BPeuch commented 4 years ago

I want to flesh out this request/suggestion of Youssef and ours at the State Archives of Belgium. It proceeds from a personal preference, I have to admit. But I also think that a very large percent of Dataverse users don't know about HTML, or don't know how to use it, or don't want to use it. Hence the idea of a layout feature toolbar.

I, personally, greatly enjoy formatting. I find neatly designed bibliographies elegant, with the titles in italics, the chapters between quote marks, the indentations straight and regular. But I know most people don't particularly care for all this, hence the success of tools like Zotero. I should even say that most of my fellow students, back when I was a student myself, dreaded the perspective of having to compile bibliographic sources, while I was very excited at the prospect.

Maybe it's not the best example however. The bibliography is a very specific kind of text after all, not one most people will want, or rather have to, write in their life. Another, perhaps more revealing use case is that of online forums.

Now there are countless forums where people will mostly write minimally formatted texts, with neither italics nor boldface nor underlining… I saw that back in the days when I was looking for online occurrences for a linguistic assignment mostly on computer technology forums.

That being said, there are so many other forums where formatting abounds, too. I'm thinking roleplay (RP) forums, where you could say users have minimal but actual literary pretensions (one might say, more kindly, aspirations). For that reason, these ysers often take on editorial prerogatives as wel: many of them in my experience will spend a lot of time formatting, arranging, designing their posts, their character sheets, the layout of their narratives.
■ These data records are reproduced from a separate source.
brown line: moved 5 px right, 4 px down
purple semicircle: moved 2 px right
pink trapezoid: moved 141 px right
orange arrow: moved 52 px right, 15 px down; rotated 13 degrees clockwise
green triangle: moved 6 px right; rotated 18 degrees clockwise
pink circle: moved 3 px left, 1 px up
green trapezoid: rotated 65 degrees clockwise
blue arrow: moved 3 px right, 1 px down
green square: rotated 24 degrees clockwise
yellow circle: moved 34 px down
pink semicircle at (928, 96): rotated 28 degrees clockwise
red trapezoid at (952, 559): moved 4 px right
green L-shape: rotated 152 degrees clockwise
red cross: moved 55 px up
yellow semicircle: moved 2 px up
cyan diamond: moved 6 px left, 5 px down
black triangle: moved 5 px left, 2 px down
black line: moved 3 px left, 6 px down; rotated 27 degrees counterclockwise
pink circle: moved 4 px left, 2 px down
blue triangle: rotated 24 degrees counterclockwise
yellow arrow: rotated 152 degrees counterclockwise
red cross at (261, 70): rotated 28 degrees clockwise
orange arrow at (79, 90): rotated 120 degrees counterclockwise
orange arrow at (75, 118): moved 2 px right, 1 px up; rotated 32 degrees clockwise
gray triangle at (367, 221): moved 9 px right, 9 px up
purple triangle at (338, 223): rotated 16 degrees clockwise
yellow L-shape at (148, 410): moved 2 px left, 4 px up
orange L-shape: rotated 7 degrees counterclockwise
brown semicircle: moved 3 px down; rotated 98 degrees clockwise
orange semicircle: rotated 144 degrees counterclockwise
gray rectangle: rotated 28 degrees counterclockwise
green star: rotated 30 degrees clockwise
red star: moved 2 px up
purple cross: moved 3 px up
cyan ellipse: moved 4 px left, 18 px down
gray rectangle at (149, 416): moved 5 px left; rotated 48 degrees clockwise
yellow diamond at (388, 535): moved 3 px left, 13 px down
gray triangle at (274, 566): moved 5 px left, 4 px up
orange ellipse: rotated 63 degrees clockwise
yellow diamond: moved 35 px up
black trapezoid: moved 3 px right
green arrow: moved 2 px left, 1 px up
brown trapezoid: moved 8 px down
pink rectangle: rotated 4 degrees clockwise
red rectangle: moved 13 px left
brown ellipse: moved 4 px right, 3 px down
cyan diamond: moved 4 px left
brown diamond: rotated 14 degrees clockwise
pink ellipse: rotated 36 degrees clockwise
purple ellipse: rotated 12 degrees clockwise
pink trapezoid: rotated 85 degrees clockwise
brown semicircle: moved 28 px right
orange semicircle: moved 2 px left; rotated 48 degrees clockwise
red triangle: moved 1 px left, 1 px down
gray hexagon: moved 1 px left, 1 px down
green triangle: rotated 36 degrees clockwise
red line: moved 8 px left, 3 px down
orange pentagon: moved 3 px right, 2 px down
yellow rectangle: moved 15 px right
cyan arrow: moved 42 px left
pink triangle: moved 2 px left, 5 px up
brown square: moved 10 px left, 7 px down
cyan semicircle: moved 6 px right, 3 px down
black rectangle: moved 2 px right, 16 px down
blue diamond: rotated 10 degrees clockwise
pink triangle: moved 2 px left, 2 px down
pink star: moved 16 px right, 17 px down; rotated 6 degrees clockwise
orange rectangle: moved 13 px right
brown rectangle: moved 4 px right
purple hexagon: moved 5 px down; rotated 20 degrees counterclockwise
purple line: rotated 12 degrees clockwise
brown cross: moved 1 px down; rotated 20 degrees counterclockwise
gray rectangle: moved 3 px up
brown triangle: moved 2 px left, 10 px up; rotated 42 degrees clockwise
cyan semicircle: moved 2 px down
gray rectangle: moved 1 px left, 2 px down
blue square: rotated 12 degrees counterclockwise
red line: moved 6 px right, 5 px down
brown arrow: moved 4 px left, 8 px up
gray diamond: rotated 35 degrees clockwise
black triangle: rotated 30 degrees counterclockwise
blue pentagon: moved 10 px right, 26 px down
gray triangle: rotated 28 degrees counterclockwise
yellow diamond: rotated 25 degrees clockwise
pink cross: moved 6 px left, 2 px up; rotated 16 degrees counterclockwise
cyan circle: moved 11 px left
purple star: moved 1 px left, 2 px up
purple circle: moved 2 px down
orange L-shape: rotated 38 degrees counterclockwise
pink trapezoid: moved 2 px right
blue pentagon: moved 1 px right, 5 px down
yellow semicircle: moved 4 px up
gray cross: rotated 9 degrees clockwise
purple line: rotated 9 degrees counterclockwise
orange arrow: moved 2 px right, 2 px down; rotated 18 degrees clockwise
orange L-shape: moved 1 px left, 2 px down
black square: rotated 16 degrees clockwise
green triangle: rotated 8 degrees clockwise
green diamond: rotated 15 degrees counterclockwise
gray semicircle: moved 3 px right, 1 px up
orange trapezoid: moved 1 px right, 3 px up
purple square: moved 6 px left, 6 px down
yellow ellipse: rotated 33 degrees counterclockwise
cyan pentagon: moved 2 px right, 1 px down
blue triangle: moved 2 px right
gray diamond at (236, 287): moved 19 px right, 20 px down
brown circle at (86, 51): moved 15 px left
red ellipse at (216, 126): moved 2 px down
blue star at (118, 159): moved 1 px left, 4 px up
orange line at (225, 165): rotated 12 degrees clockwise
Demographically speaking I have to say, those forums are mostly frequented by millenials. There are exceptions, but exceptions they are. So maybe that age-wise the bulk of (social) scientists around the world (and researchers in other disciplines, too) likely can't care too much for things like fancy layout features, titles in italics and what have you.

Maybe not however: we recently launched at the State Archives of Belgium a small who's who Web application, with which users can look up information about (especially) our scientific personnel and learn more about this or that historian's specialties, consult their list of publications, their research projects, etc.

Well, a short while after the app was launched, several users wrote to our compter development department requesting that a toolbar be included in the field for publications of the who's who so that researchers can use italics, hyperlinks, dynamic lists, and so on. I don't know exactly who requested this or in what proportions, but considering the average age of those history researchers who work in the archives, I'd say even people who were born before 1985 expressed an interest in such formatting functionalities, to the point where it was included (so it had to be more than just two people).

Youssef and I initially had WYSIWYG in mind, and I think that's the most user-friendly approach. However, the roleplay forums I mentioned usually don't include this feature: they have a toolbar, just like here on GitHub, but likewise the text appears with tags — usually BBCode, so things like [i]italics[/i], [s]strikethrough[/s] and so on (and, just like on GitHub, there are preview tools).

Late-generation forum services like Xenforo's offer stunning features like WYSIWYG as well as built-in text savers (so if you close your browser by mistake, you'll be able to retrieve the lost text). But Xenforo is unfortunately not free. And I think basic layout features that add tags to the text, as long as they come with a previewer, are just fine anyway.